Data shown —
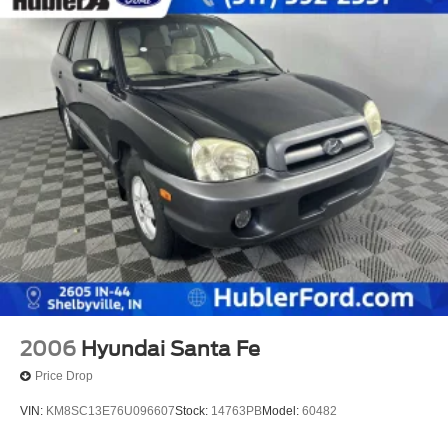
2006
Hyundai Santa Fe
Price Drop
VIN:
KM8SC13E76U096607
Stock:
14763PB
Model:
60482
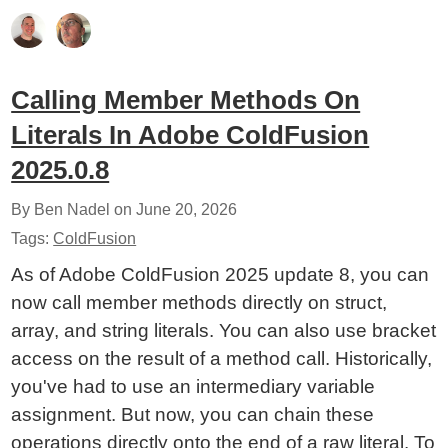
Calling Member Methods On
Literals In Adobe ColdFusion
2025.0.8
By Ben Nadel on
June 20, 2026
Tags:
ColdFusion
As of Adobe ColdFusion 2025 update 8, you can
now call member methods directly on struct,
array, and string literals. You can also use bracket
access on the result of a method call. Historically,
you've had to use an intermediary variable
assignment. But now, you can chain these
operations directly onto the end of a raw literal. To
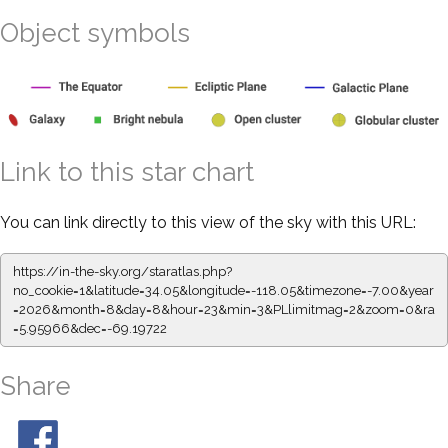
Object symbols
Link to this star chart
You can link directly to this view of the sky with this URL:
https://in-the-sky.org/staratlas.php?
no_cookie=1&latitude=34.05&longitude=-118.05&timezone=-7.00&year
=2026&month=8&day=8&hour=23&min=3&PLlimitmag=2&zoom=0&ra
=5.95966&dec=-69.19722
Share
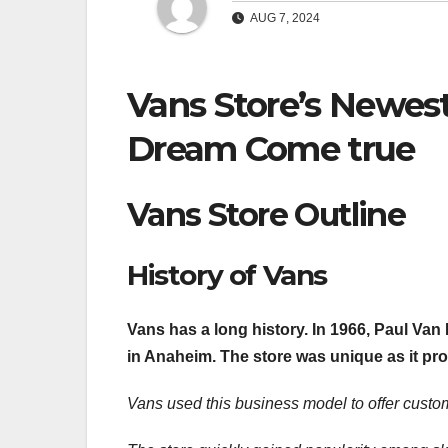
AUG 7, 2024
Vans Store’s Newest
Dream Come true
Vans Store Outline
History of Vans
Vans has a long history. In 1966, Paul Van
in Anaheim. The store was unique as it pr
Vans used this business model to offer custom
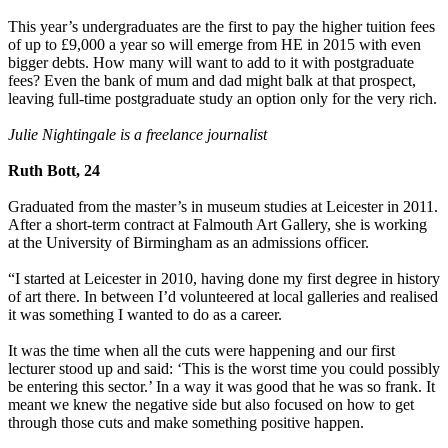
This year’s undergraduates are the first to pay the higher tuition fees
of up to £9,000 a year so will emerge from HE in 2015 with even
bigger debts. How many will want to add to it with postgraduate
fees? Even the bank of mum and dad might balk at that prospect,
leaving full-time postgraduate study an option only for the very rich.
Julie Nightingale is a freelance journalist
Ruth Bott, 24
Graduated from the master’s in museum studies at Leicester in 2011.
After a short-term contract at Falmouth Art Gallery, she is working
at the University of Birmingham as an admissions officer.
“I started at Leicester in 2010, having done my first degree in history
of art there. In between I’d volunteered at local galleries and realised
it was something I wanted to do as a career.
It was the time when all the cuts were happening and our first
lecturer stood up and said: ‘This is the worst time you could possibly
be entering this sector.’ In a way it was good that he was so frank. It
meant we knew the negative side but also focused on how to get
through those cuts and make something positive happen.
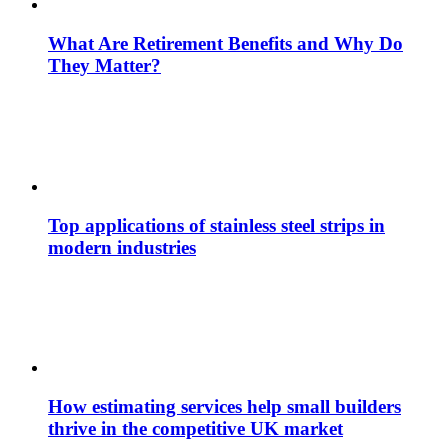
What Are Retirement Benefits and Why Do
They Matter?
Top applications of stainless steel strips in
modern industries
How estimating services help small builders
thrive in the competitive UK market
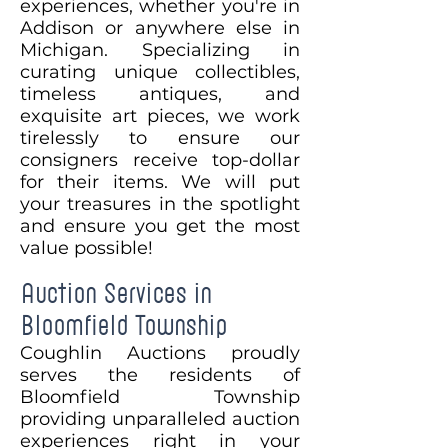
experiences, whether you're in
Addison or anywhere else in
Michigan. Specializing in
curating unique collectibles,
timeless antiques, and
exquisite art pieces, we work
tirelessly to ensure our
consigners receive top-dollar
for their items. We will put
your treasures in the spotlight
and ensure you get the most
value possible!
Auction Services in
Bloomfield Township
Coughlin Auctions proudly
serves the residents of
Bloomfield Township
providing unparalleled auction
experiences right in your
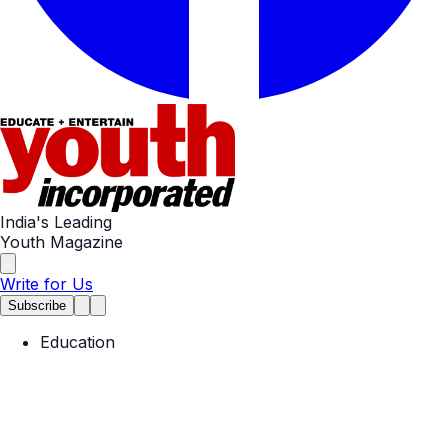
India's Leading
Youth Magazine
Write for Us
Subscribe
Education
--
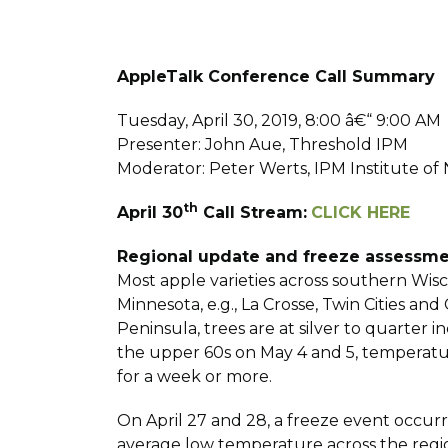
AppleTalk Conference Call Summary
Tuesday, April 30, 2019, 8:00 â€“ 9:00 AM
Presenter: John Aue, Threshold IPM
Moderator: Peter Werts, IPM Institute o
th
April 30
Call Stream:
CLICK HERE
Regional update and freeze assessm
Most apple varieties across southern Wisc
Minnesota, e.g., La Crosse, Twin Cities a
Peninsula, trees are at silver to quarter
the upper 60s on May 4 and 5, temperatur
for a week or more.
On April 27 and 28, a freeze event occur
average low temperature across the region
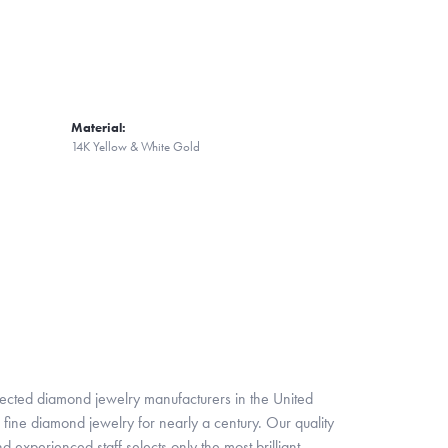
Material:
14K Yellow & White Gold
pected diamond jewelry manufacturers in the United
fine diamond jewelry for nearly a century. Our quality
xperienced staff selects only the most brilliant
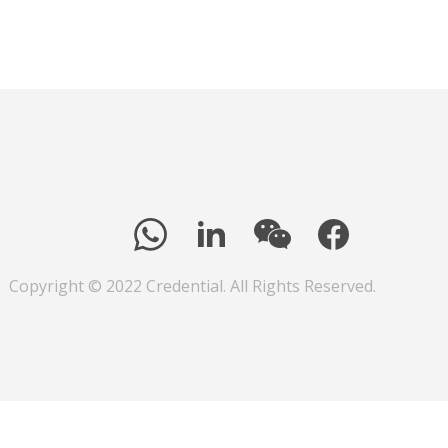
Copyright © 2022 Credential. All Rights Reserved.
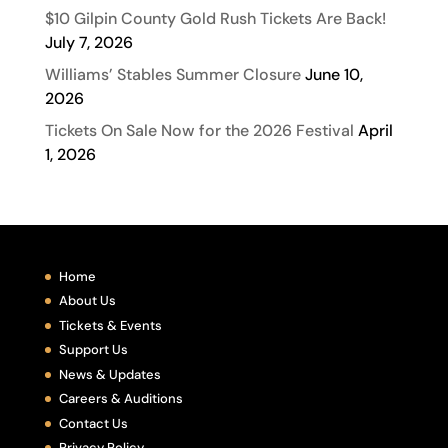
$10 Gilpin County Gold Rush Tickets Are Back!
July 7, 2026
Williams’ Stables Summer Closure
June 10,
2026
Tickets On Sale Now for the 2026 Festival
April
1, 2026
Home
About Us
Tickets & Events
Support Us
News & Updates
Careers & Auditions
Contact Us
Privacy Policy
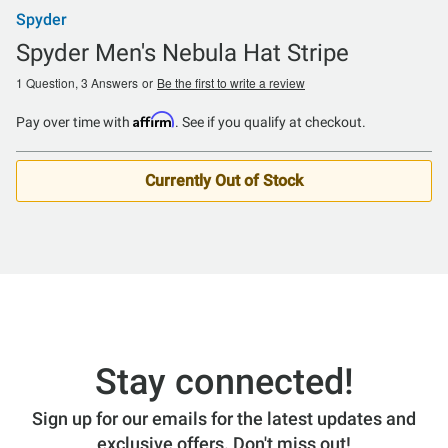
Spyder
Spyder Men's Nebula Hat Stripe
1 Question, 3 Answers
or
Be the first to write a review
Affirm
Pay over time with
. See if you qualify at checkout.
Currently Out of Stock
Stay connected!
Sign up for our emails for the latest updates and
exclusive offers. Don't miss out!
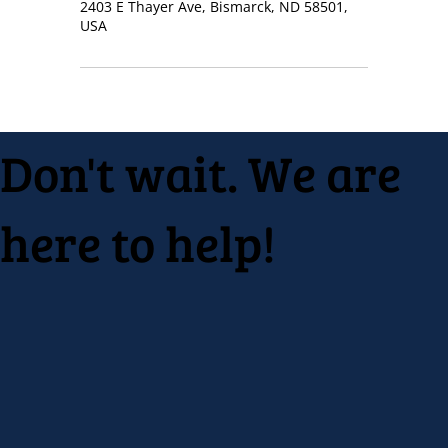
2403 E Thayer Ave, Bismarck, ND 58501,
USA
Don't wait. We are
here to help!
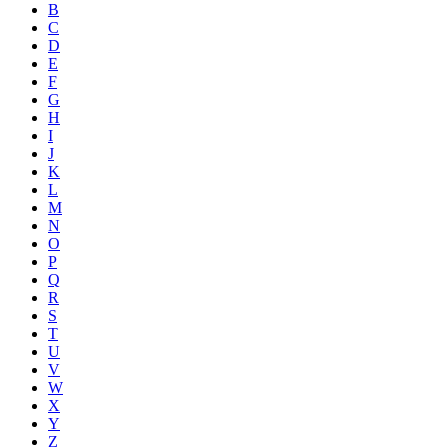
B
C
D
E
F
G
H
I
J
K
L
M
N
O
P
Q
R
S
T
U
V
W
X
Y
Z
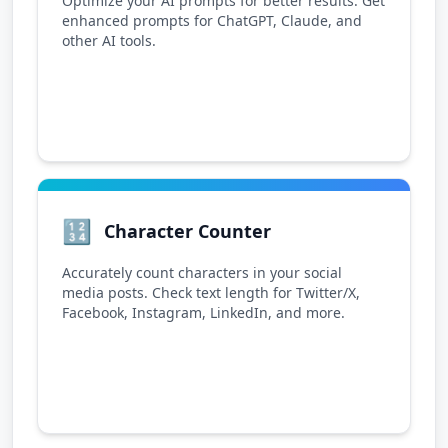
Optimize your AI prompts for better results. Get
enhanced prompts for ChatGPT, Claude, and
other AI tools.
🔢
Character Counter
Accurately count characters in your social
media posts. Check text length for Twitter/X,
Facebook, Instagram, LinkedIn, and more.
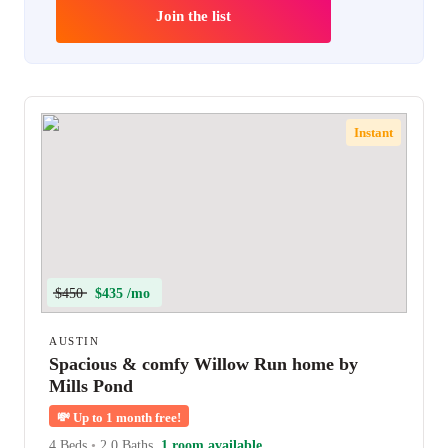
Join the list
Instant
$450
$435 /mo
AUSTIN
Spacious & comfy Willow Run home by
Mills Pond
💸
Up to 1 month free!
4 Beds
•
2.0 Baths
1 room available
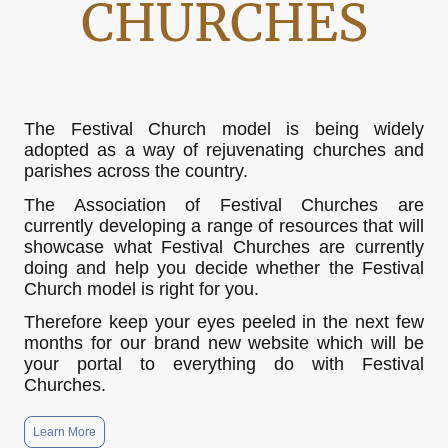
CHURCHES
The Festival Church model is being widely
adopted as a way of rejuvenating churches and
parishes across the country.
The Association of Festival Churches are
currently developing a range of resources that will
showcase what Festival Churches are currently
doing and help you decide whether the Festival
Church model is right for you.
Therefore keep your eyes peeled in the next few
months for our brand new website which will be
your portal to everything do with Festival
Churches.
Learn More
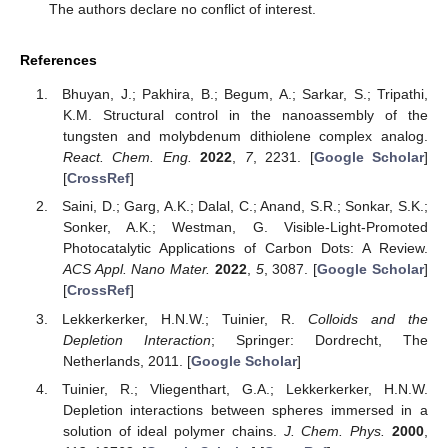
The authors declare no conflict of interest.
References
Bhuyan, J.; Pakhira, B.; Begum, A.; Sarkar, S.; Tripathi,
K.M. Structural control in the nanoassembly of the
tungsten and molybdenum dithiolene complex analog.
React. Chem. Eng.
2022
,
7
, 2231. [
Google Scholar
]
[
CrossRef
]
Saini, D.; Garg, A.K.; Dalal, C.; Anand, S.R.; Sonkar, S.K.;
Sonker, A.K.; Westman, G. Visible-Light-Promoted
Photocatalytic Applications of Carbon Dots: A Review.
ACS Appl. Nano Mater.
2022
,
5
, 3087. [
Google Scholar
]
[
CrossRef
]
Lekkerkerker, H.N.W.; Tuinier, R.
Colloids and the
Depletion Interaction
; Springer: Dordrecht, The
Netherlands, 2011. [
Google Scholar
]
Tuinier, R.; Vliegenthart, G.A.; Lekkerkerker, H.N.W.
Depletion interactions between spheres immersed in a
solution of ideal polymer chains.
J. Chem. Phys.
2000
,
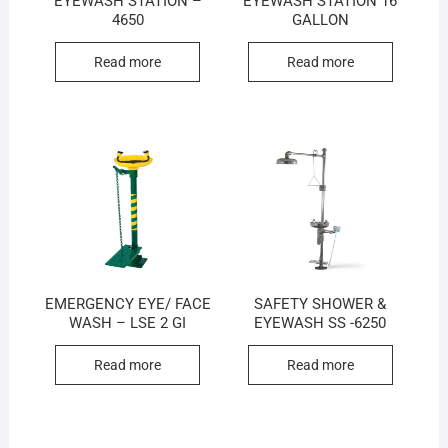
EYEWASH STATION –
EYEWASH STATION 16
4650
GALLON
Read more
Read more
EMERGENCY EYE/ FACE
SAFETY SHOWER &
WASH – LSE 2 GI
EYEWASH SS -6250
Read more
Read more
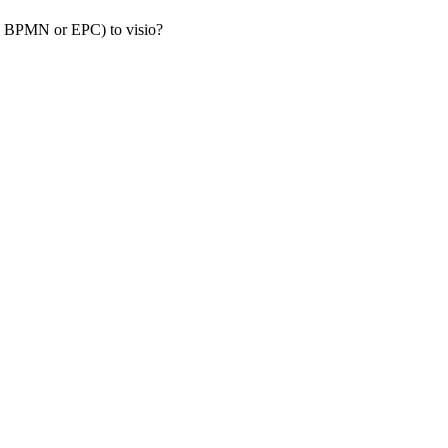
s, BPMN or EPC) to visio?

What needs to be done — Above are records; repeat only the lines starting at the line with "bigger debts. How" and ending at the line with "degree in history", exactly as they appear, both included.

Response for this exercise —
bigger debts. How many will want to add to it with postgraduate
fees? Even the bank of mum and dad might balk at that prospect,
leaving full-time postgraduate study an option only for the very rich.
Julie Nightingale is a freelance journalist
Ruth Bott, 24
Graduated from the master’s in museum studies at Leicester in 2011.
After a short-term contract at Falmouth Art Gallery, she is working
at the University of Birmingham as an admissions officer.
“I started at Leicester in 2010, having done my first degree in history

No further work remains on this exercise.